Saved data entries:
# # #

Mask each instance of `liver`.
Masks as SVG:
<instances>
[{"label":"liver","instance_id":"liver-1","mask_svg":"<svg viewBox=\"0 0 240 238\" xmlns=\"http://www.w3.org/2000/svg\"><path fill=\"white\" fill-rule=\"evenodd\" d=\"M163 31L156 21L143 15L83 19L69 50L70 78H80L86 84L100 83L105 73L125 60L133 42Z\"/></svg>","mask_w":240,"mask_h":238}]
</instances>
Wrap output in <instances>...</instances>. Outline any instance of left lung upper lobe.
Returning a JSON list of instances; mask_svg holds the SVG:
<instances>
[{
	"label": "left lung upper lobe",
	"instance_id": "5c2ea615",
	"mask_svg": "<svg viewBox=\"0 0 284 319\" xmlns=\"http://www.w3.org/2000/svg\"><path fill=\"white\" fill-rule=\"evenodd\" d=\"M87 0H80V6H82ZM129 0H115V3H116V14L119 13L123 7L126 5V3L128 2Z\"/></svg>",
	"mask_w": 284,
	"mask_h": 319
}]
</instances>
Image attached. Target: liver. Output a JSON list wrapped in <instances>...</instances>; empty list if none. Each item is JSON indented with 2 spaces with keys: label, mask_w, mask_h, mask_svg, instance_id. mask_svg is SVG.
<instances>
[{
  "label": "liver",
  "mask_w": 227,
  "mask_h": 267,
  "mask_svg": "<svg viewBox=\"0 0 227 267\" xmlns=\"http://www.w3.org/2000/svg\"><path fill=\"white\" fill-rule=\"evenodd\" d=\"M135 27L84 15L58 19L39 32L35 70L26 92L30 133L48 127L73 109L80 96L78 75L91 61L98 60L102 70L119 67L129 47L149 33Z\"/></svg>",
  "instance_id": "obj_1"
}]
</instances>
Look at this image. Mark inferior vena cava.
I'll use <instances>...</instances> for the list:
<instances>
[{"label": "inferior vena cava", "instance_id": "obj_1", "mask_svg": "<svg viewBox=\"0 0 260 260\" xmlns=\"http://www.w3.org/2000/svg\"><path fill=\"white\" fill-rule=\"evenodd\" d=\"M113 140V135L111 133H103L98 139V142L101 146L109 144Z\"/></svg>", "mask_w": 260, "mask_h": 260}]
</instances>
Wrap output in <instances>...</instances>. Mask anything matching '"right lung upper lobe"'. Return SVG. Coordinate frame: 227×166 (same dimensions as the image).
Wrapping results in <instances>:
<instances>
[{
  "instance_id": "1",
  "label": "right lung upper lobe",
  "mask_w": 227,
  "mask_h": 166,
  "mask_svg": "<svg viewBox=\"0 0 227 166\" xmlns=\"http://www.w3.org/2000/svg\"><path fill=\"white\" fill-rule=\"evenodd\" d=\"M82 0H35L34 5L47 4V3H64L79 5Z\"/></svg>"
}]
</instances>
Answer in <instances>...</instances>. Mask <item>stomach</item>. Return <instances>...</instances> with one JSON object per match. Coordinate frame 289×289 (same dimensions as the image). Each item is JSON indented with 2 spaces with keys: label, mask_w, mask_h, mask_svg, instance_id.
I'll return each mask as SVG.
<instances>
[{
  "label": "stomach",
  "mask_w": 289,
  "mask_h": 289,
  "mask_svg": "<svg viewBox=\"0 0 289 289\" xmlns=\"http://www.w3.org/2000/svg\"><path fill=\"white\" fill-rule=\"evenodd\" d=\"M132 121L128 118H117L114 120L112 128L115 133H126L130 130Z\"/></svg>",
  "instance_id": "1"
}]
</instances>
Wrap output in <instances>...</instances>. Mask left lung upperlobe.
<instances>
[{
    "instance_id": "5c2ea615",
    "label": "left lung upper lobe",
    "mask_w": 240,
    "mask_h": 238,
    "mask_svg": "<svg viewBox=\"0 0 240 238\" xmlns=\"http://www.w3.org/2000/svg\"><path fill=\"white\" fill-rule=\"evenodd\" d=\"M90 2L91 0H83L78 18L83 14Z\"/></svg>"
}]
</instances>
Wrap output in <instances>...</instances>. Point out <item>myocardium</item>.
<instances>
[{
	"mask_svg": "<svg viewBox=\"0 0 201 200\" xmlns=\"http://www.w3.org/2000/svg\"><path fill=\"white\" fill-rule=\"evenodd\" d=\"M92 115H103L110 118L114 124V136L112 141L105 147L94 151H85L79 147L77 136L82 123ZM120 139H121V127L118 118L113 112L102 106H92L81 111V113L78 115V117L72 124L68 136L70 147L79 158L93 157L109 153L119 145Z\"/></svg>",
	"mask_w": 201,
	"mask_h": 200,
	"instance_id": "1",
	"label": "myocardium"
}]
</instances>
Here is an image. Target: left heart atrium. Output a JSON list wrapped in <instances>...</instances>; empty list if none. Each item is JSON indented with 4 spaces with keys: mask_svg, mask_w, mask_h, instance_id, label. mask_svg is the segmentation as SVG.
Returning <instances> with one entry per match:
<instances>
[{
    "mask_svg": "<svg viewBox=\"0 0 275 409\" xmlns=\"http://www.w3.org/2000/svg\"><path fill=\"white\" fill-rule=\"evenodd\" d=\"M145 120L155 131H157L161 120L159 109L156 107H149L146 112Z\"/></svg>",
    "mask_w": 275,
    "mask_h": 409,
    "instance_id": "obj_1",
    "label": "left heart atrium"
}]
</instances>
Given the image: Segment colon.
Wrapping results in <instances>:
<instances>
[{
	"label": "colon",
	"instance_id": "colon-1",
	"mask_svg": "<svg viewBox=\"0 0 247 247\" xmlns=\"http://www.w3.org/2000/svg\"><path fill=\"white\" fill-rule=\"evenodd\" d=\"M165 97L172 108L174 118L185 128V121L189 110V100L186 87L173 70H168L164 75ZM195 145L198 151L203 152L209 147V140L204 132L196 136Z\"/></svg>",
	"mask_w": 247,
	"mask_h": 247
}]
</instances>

# # #

EXERCISE:
Copy out every line of the items from the line containing "Wrap output in <instances>...</instances>. Point" through the end of the items, inclusive, keeping each line unchanged.

COMPLETED EXERCISE:
Wrap output in <instances>...</instances>. Point out <item>myocardium</item>.
<instances>
[{
	"mask_svg": "<svg viewBox=\"0 0 201 200\" xmlns=\"http://www.w3.org/2000/svg\"><path fill=\"white\" fill-rule=\"evenodd\" d=\"M92 115H103L110 118L114 124V136L112 141L105 147L94 151H85L79 147L77 136L82 123ZM120 139H121V127L118 118L113 112L102 106H92L81 111V113L78 115V117L72 124L68 136L70 147L79 158L93 157L109 153L119 145Z\"/></svg>",
	"mask_w": 201,
	"mask_h": 200,
	"instance_id": "1",
	"label": "myocardium"
}]
</instances>
Here is an image. Target: left heart atrium. Output a JSON list wrapped in <instances>...</instances>; empty list if none. Each item is JSON indented with 4 spaces with keys: mask_svg, mask_w, mask_h, instance_id, label. mask_svg is the segmentation as SVG.
Returning <instances> with one entry per match:
<instances>
[{
    "mask_svg": "<svg viewBox=\"0 0 275 409\" xmlns=\"http://www.w3.org/2000/svg\"><path fill=\"white\" fill-rule=\"evenodd\" d=\"M145 120L155 131H157L161 120L159 109L156 107H149L146 112Z\"/></svg>",
    "mask_w": 275,
    "mask_h": 409,
    "instance_id": "obj_1",
    "label": "left heart atrium"
}]
</instances>
Given the image: Segment colon.
Wrapping results in <instances>:
<instances>
[{
	"label": "colon",
	"instance_id": "colon-1",
	"mask_svg": "<svg viewBox=\"0 0 247 247\" xmlns=\"http://www.w3.org/2000/svg\"><path fill=\"white\" fill-rule=\"evenodd\" d=\"M165 97L172 108L174 118L185 128V121L189 110V100L186 87L173 70H168L164 75ZM195 145L198 151L203 152L209 147V140L204 132L196 136Z\"/></svg>",
	"mask_w": 247,
	"mask_h": 247
}]
</instances>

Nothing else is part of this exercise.